++++ Data supplied
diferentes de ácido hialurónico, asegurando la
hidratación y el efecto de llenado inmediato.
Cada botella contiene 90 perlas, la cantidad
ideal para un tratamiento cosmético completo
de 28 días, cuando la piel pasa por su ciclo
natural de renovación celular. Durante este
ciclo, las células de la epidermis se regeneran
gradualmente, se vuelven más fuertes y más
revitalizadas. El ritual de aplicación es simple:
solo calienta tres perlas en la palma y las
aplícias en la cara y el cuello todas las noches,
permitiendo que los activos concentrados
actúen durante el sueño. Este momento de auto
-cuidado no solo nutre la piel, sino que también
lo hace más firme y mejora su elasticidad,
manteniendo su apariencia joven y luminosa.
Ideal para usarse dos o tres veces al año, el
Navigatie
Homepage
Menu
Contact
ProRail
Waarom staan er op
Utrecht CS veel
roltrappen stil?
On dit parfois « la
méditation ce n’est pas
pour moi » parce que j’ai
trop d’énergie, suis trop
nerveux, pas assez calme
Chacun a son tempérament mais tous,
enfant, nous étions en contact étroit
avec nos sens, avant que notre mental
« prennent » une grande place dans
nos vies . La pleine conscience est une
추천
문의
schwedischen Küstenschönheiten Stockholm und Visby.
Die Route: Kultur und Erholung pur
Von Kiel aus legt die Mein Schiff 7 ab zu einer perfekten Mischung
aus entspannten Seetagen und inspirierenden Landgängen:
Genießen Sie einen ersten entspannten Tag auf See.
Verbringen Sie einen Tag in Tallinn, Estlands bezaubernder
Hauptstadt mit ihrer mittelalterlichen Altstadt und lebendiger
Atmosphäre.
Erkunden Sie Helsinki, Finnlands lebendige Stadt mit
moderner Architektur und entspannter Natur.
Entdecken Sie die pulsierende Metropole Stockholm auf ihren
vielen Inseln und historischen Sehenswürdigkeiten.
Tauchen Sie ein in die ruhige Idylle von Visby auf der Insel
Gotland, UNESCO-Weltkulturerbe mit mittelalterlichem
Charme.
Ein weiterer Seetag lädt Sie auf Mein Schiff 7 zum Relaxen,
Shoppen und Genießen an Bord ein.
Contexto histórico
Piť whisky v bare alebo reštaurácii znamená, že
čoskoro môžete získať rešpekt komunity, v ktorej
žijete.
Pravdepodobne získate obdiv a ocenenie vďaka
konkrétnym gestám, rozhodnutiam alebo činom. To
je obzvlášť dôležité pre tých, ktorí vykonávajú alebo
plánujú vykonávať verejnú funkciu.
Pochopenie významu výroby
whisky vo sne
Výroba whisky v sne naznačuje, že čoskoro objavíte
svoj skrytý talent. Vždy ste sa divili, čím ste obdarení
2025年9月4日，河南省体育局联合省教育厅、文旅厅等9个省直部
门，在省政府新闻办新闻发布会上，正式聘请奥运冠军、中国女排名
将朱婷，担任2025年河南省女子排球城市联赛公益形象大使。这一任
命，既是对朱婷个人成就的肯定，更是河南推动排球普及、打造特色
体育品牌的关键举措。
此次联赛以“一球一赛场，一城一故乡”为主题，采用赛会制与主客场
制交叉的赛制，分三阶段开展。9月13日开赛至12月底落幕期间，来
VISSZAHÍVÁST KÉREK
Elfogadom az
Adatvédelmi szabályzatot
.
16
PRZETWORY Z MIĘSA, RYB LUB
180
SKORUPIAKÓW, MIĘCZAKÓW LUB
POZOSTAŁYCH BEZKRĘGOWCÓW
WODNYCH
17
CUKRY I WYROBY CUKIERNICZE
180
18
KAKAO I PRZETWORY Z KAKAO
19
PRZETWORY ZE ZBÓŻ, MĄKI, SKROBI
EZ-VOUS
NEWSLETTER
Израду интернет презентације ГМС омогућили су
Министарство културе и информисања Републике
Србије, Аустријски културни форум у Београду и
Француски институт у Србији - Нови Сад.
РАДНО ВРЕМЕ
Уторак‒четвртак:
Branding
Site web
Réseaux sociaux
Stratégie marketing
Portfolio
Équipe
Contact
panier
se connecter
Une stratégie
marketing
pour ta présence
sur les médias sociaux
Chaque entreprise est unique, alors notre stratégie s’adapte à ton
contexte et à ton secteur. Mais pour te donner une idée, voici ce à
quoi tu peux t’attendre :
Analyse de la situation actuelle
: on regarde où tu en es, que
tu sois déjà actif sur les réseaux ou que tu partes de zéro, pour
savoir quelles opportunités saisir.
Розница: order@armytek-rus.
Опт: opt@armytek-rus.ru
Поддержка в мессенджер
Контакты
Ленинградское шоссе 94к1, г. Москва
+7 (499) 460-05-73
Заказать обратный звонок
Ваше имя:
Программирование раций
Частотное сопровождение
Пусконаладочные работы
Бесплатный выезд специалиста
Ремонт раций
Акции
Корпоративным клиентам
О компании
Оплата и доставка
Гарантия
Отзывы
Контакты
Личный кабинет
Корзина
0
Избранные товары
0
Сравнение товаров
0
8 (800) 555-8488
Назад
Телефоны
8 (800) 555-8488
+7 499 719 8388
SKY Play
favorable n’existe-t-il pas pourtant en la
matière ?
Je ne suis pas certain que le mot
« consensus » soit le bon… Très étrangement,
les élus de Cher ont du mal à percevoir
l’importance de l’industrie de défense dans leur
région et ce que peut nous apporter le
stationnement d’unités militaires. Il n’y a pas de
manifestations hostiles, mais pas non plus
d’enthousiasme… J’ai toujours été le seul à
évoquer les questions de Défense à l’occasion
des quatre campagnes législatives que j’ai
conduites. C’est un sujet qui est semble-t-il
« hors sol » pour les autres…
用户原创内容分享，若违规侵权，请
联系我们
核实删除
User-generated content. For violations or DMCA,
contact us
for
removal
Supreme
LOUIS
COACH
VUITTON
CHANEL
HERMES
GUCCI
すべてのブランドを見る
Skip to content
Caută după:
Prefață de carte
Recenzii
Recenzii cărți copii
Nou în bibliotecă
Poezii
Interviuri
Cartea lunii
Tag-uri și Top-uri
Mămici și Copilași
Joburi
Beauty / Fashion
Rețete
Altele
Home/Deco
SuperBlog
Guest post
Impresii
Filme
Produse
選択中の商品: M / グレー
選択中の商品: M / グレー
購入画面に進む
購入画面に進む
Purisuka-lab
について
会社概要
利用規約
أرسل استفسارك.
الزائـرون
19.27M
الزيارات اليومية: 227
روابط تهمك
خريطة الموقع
++++++++
Copy out every line of the rows above, keeping each one unchanged and in the same order.

diferentes de ácido hialurónico, asegurando la
hidratación y el efecto de llenado inmediato.
Cada botella contiene 90 perlas, la cantidad
ideal para un tratamiento cosmético completo
de 28 días, cuando la piel pasa por su ciclo
natural de renovación celular. Durante este
ciclo, las células de la epidermis se regeneran
gradualmente, se vuelven más fuertes y más
revitalizadas. El ritual de aplicación es simple:
solo calienta tres perlas en la palma y las
aplícias en la cara y el cuello todas las noches,
permitiendo que los activos concentrados
actúen durante el sueño. Este momento de auto
-cuidado no solo nutre la piel, sino que también
lo hace más firme y mejora su elasticidad,
manteniendo su apariencia joven y luminosa.
Ideal para usarse dos o tres veces al año, el
Navigatie
Homepage
Menu
Contact
ProRail
Waarom staan er op
Utrecht CS veel
roltrappen stil?
On dit parfois « la
méditation ce n’est pas
pour moi » parce que j’ai
trop d’énergie, suis trop
nerveux, pas assez calme
Chacun a son tempérament mais tous,
enfant, nous étions en contact étroit
avec nos sens, avant que notre mental
« prennent » une grande place dans
nos vies . La pleine conscience est une
추천
문의
schwedischen Küstenschönheiten Stockholm und Visby.
Die Route: Kultur und Erholung pur
Von Kiel aus legt die Mein Schiff 7 ab zu einer perfekten Mischung
aus entspannten Seetagen und inspirierenden Landgängen:
Genießen Sie einen ersten entspannten Tag auf See.
Verbringen Sie einen Tag in Tallinn, Estlands bezaubernder
Hauptstadt mit ihrer mittelalterlichen Altstadt und lebendiger
Atmosphäre.
Erkunden Sie Helsinki, Finnlands lebendige Stadt mit
moderner Architektur und entspannter Natur.
Entdecken Sie die pulsierende Metropole Stockholm auf ihren
vielen Inseln und historischen Sehenswürdigkeiten.
Tauchen Sie ein in die ruhige Idylle von Visby auf der Insel
Gotland, UNESCO-Weltkulturerbe mit mittelalterlichem
Charme.
Ein weiterer Seetag lädt Sie auf Mein Schiff 7 zum Relaxen,
Shoppen und Genießen an Bord ein.
Contexto histórico
Piť whisky v bare alebo reštaurácii znamená, že
čoskoro môžete získať rešpekt komunity, v ktorej
žijete.
Pravdepodobne získate obdiv a ocenenie vďaka
konkrétnym gestám, rozhodnutiam alebo činom. To
je obzvlášť dôležité pre tých, ktorí vykonávajú alebo
plánujú vykonávať verejnú funkciu.
Pochopenie významu výroby
whisky vo sne
Výroba whisky v sne naznačuje, že čoskoro objavíte
svoj skrytý talent. Vždy ste sa divili, čím ste obdarení
2025年9月4日，河南省体育局联合省教育厅、文旅厅等9个省直部
门，在省政府新闻办新闻发布会上，正式聘请奥运冠军、中国女排名
将朱婷，担任2025年河南省女子排球城市联赛公益形象大使。这一任
命，既是对朱婷个人成就的肯定，更是河南推动排球普及、打造特色
体育品牌的关键举措。
此次联赛以“一球一赛场，一城一故乡”为主题，采用赛会制与主客场
制交叉的赛制，分三阶段开展。9月13日开赛至12月底落幕期间，来
VISSZAHÍVÁST KÉREK
Elfogadom az
Adatvédelmi szabályzatot
.
16
PRZETWORY Z MIĘSA, RYB LUB
180
SKORUPIAKÓW, MIĘCZAKÓW LUB
POZOSTAŁYCH BEZKRĘGOWCÓW
WODNYCH
17
CUKRY I WYROBY CUKIERNICZE
180
18
KAKAO I PRZETWORY Z KAKAO
19
PRZETWORY ZE ZBÓŻ, MĄKI, SKROBI
EZ-VOUS
NEWSLETTER
Израду интернет презентације ГМС омогућили су
Министарство културе и информисања Републике
Србије, Аустријски културни форум у Београду и
Француски институт у Србији - Нови Сад.
РАДНО ВРЕМЕ
Уторак‒четвртак:
Branding
Site web
Réseaux sociaux
Stratégie marketing
Portfolio
Équipe
Contact
panier
se connecter
Une stratégie
marketing
pour ta présence
sur les médias sociaux
Chaque entreprise est unique, alors notre stratégie s’adapte à ton
contexte et à ton secteur. Mais pour te donner une idée, voici ce à
quoi tu peux t’attendre :
Analyse de la situation actuelle
: on regarde où tu en es, que
tu sois déjà actif sur les réseaux ou que tu partes de zéro, pour
savoir quelles opportunités saisir.
Розница: order@armytek-rus.
Опт: opt@armytek-rus.ru
Поддержка в мессенджер
Контакты
Ленинградское шоссе 94к1, г. Москва
+7 (499) 460-05-73
Заказать обратный звонок
Ваше имя:
Программирование раций
Частотное сопровождение
Пусконаладочные работы
Бесплатный выезд специалиста
Ремонт раций
Акции
Корпоративным клиентам
О компании
Оплата и доставка
Гарантия
Отзывы
Контакты
Личный кабинет
Корзина
0
Избранные товары
0
Сравнение товаров
0
8 (800) 555-8488
Назад
Телефоны
8 (800) 555-8488
+7 499 719 8388
SKY Play
favorable n’existe-t-il pas pourtant en la
matière ?
Je ne suis pas certain que le mot
« consensus » soit le bon… Très étrangement,
les élus de Cher ont du mal à percevoir
l’importance de l’industrie de défense dans leur
région et ce que peut nous apporter le
stationnement d’unités militaires. Il n’y a pas de
manifestations hostiles, mais pas non plus
d’enthousiasme… J’ai toujours été le seul à
évoquer les questions de Défense à l’occasion
des quatre campagnes législatives que j’ai
conduites. C’est un sujet qui est semble-t-il
« hors sol » pour les autres…
用户原创内容分享，若违规侵权，请
联系我们
核实删除
User-generated content. For violations or DMCA,
contact us
for
removal
Supreme
LOUIS
COACH
VUITTON
CHANEL
HERMES
GUCCI
すべてのブランドを見る
Skip to content
Caută după:
Prefață de carte
Recenzii
Recenzii cărți copii
Nou în bibliotecă
Poezii
Interviuri
Cartea lunii
Tag-uri și Top-uri
Mămici și Copilași
Joburi
Beauty / Fashion
Rețete
Altele
Home/Deco
SuperBlog
Guest post
Impresii
Filme
Produse
選択中の商品: M / グレー
選択中の商品: M / グレー
購入画面に進む
購入画面に進む
Purisuka-lab
について
会社概要
利用規約
أرسل استفسارك.
الزائـرون
19.27M
الزيارات اليومية: 227
روابط تهمك
خريطة الموقع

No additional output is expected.